Voici les points sur lesquels l’opposition est intervenue lors des conseils municipaux du 2éme trimestre 2026 :
– Les procès-verbaux de séance qui ne relatent pas la réalité des débats et qui censurent les interventions de l’opposition.

– Le refus d’enregistrement des débats sur un dictaphone par les conseillers de la majorité alors que c’est tout à fait légal et que ce procédé permet de garantir la fidélité des débats, notamment pour la rédaction ou la vérification des procès-verbaux. La confiance ne peut exister sans transparence.
– Participation des habitants aux commissions à l’instar de ce qui se pratique à Douvres-la-Délivrande. Nous avons essuyé un refus des conseillers de la majorité, alors que nous avons argumenté pour une approche participative des citoyens. La démocratie ne peut se résumer à un vote tous les six ans, avec une gestion autocratique entre deux élections.
– La rétrocession d’un chemin communal enclavé à la sortie nord de la commune, au bénéfice d’un agriculteur. La commission urbanisme a constaté sur site l’enclavement, mais sans aucune information sur la finalité de cette rétrocession. Le maire avait omis de dire au responsable urbanisme que l’agriculteur prévoyait la construction d’un hangar sur sa parcelle adjacente. Par ailleurs, nous ne savons pas si le chemin est du domaine public ou privé de la commune et quelles sont les contraintes associées au statut, ni même quelle est l’évaluation des Domaines.
Comment la commission peut-elle statuer sur un tel dossier sans les éléments clés qui le composent ?
– Une délibération du 5 mai, sur un point ajouté en début de séance, s’est avérée être du ressort de la commission d’urbanisme, alors que celle-ci n’avait pas été consultée.

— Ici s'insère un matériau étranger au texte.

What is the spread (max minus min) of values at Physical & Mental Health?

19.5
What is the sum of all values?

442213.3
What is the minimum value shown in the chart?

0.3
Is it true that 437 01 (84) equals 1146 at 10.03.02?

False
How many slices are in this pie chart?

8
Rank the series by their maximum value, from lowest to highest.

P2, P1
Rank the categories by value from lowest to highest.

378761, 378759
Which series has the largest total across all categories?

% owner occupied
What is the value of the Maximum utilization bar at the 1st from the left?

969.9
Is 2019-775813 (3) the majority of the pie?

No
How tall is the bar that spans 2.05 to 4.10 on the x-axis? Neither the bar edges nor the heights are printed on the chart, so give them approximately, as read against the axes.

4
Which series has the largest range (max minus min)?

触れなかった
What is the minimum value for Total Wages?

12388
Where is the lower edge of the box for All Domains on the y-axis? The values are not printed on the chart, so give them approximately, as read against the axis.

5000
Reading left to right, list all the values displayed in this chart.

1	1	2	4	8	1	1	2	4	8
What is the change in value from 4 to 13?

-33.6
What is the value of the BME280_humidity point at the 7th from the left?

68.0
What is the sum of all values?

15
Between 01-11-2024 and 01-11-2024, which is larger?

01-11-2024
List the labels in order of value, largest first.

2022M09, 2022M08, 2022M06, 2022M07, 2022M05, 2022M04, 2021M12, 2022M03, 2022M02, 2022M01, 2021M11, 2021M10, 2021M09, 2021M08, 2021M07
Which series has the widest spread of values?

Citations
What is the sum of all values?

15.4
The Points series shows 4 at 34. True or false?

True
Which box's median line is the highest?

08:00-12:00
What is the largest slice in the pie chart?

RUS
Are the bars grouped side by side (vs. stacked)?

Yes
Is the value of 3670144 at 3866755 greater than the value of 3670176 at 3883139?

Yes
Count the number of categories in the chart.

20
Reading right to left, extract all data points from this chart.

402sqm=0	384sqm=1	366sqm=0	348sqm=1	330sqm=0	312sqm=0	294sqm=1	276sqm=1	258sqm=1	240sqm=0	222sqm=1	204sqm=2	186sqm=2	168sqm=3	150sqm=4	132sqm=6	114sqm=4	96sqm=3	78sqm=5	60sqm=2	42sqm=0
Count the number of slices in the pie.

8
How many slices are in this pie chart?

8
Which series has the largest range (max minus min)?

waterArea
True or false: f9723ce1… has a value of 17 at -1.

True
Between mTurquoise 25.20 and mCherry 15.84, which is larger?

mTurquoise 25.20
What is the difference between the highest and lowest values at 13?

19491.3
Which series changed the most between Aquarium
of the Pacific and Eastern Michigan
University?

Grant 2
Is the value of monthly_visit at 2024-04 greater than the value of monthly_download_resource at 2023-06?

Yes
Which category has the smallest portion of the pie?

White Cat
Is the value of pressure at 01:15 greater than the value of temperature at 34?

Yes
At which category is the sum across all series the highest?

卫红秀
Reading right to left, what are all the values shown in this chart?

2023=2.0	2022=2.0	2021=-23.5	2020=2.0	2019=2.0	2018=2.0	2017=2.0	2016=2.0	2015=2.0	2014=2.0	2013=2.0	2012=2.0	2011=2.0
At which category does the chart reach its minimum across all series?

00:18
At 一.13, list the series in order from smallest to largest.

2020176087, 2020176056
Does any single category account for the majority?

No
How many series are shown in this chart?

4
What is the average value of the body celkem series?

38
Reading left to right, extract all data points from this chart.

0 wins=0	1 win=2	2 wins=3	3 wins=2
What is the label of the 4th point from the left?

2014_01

– Le maire ne communique pas les courriers des administrés adressés aux élus (courrier Isabelle Aureau et Annie Chêne au sujet des cours de Yoga interrompus par les travaux de la mairie, cf. ci-après).
– Activités Yoga : l’accès à la salle a été interdit à compter du 5 mai par décision du maire, officiellement en raison des travaux de la mairie. Or ces travaux n’ayant pas commencé, ils ne peuvent en aucun cas justifier cette fermeture. Cette décision s’apparente en réalité à une mesure de rétorsion en réponse à notre demande de transparence, un chantage explicitement évoqué puis mis à exécution. Les deux animatrices, soutenues par leurs adhérent(es), n’ont reçu aucune proposition de solution pérenne. À ce jour, les séances ont dû être déplacées dans des communes voisines.

– Rénovation de la mairie : ce dossier important pour nos finances (des sacrifices ont été faits au détriment du budget de fonctionnement) mérite toute notre vigilance. Les coûts de rénovation ont explosé par rapport aux devis initiaux. Nous demandons à reprendre le sujet ; étonnamment, le maire propose un huis-clos aux conseillers. Ceci ne nous convient pas, s’agissant de fonds publics, nous exigerons une transparence exemplaire sur cette opération immobilière de grande ampleur (600 000 €). Qu’y a-t-il à cacher ?!?
– Par ailleurs, nous soutenons le Collectif AlimenTerre sur la Côte de Nacre qui nous rappelle que la table est le premier lieu d’apprentissage de la citoyenneté. Ce mouvement associatif met en avant une agriculture locale dans l’assiette des cantines scolaires, et nous questionne sur la place que doit avoir l’agriculture et les circuits courts dans nos campagnes. Nous appuierons la proposition d’une projection
documentaire/débat dans une salle municipale.